**Assigned task:**
Repeat all entries exactly.
Top of Exercise materials
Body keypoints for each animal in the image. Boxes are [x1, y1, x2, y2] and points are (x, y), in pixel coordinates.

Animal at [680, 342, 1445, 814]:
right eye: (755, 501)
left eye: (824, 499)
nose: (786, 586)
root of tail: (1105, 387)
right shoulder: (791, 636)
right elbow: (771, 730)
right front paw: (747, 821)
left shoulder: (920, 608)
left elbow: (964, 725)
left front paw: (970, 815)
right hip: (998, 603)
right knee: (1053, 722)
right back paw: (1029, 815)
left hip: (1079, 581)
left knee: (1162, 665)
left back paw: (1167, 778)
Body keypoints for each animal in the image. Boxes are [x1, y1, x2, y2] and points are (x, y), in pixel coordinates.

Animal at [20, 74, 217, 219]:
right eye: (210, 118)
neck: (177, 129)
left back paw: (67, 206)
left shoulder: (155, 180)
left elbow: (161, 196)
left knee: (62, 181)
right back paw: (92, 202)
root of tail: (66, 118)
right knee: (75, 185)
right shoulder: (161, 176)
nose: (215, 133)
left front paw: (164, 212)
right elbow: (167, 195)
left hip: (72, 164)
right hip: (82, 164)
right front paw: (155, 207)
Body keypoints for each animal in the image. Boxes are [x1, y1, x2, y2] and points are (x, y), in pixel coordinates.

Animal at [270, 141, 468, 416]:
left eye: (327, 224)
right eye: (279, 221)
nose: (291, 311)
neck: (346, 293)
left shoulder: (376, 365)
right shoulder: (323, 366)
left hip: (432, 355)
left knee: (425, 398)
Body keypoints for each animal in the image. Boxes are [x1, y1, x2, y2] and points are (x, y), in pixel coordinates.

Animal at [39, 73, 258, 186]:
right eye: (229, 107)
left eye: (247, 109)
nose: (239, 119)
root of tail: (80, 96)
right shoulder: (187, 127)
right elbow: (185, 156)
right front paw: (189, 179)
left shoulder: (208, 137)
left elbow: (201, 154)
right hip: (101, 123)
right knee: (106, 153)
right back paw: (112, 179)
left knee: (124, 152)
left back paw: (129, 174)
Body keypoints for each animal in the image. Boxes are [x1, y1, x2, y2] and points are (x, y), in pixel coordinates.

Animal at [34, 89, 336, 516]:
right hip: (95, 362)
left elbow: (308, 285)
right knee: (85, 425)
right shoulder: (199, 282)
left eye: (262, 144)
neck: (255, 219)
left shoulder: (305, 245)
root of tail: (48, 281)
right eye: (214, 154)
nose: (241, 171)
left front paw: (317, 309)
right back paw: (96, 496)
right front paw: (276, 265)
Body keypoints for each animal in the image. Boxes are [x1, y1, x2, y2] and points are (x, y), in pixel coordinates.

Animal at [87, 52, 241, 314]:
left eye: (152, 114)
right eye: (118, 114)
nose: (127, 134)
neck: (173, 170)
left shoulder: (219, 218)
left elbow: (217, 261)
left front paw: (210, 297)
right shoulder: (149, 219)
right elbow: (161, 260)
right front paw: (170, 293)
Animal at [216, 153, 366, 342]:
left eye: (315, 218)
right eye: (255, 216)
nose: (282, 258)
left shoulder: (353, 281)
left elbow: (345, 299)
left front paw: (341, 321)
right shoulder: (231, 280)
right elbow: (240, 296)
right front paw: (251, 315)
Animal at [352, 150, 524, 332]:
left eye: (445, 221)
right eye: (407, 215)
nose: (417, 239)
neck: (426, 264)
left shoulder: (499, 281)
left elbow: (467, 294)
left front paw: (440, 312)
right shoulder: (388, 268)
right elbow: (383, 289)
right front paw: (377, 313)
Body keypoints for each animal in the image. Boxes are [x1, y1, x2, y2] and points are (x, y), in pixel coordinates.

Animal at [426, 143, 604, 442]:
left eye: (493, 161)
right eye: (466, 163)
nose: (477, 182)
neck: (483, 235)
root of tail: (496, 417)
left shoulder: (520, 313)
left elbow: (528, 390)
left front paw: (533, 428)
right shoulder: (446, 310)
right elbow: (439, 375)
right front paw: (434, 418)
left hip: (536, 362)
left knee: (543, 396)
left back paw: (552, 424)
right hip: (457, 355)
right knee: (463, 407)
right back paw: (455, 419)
Bottom of Exercise materials
**Task answer:**
Body keypoints for each animal in the image. Boxes are [x1, y1, x2, y2] and points are (x, y), in pixel coordinates.

Animal at [680, 342, 1445, 814]:
right eye: (755, 501)
left eye: (824, 499)
nose: (786, 586)
root of tail: (1105, 387)
right shoulder: (791, 636)
right elbow: (771, 730)
right front paw: (747, 821)
left shoulder: (920, 608)
left elbow: (964, 725)
left front paw: (970, 815)
right hip: (998, 603)
right knee: (1053, 722)
right back paw: (1029, 815)
left hip: (1079, 581)
left knee: (1162, 665)
left back paw: (1167, 778)
Body keypoints for each animal in the image. Boxes are [x1, y1, x2, y2] and points are (x, y), in pixel coordinates.

Animal at [20, 74, 217, 219]:
right eye: (210, 118)
neck: (177, 129)
left back paw: (67, 206)
left shoulder: (155, 180)
left elbow: (161, 196)
left knee: (62, 181)
right back paw: (92, 202)
root of tail: (66, 118)
right knee: (75, 185)
right shoulder: (161, 176)
nose: (215, 133)
left front paw: (164, 212)
right elbow: (167, 195)
left hip: (72, 164)
right hip: (82, 164)
right front paw: (155, 207)
Body keypoints for each animal in the image. Boxes are [x1, y1, x2, y2] and points are (x, y), in pixel coordinates.

Animal at [270, 141, 468, 416]:
left eye: (327, 224)
right eye: (279, 221)
nose: (291, 311)
neck: (346, 293)
left shoulder: (376, 365)
right shoulder: (323, 366)
left hip: (432, 355)
left knee: (425, 398)
Body keypoints for each animal in the image. Boxes are [x1, y1, x2, y2] and points are (x, y), in pixel coordinates.

Animal at [39, 73, 258, 186]:
right eye: (229, 107)
left eye: (247, 109)
nose: (239, 119)
root of tail: (80, 96)
right shoulder: (187, 127)
right elbow: (185, 156)
right front paw: (189, 179)
left shoulder: (208, 137)
left elbow: (201, 154)
right hip: (101, 123)
right knee: (106, 153)
right back paw: (112, 179)
left knee: (124, 152)
left back paw: (129, 174)
Body keypoints for each animal in the image. Boxes are [x1, y1, x2, y2] and points are (x, y), in pixel coordinates.

Animal at [34, 89, 336, 516]:
right hip: (95, 362)
left elbow: (308, 285)
right knee: (85, 425)
right shoulder: (199, 282)
left eye: (262, 144)
neck: (255, 219)
left shoulder: (305, 245)
root of tail: (48, 281)
right eye: (214, 154)
nose: (241, 171)
left front paw: (317, 309)
right back paw: (96, 496)
right front paw: (276, 265)
Body keypoints for each animal in the image. Boxes are [x1, y1, x2, y2] and points are (x, y), in pixel coordinates.

Animal at [87, 52, 241, 314]:
left eye: (152, 114)
right eye: (118, 114)
nose: (127, 134)
neck: (173, 170)
left shoulder: (219, 218)
left elbow: (217, 261)
left front paw: (210, 297)
right shoulder: (149, 219)
right elbow: (161, 260)
right front paw: (170, 293)
Animal at [216, 153, 366, 342]:
left eye: (315, 218)
right eye: (255, 216)
nose: (282, 258)
left shoulder: (353, 281)
left elbow: (345, 299)
left front paw: (341, 321)
right shoulder: (231, 280)
right elbow: (240, 296)
right front paw: (251, 315)
Animal at [352, 150, 524, 332]:
left eye: (445, 221)
right eye: (407, 215)
nose: (417, 239)
neck: (426, 264)
left shoulder: (499, 281)
left elbow: (467, 294)
left front paw: (440, 312)
right shoulder: (388, 268)
right elbow: (383, 289)
right front paw: (377, 313)
Body keypoints for each animal in the image. Boxes are [x1, y1, x2, y2] and points are (x, y), in pixel coordinates.

Animal at [426, 143, 604, 442]:
left eye: (493, 161)
right eye: (466, 163)
nose: (477, 182)
neck: (483, 235)
root of tail: (496, 417)
left shoulder: (520, 313)
left elbow: (528, 390)
left front paw: (533, 428)
right shoulder: (446, 310)
right elbow: (439, 375)
right front paw: (434, 418)
left hip: (536, 362)
left knee: (543, 396)
left back paw: (552, 424)
right hip: (457, 355)
right knee: (463, 407)
right back paw: (455, 419)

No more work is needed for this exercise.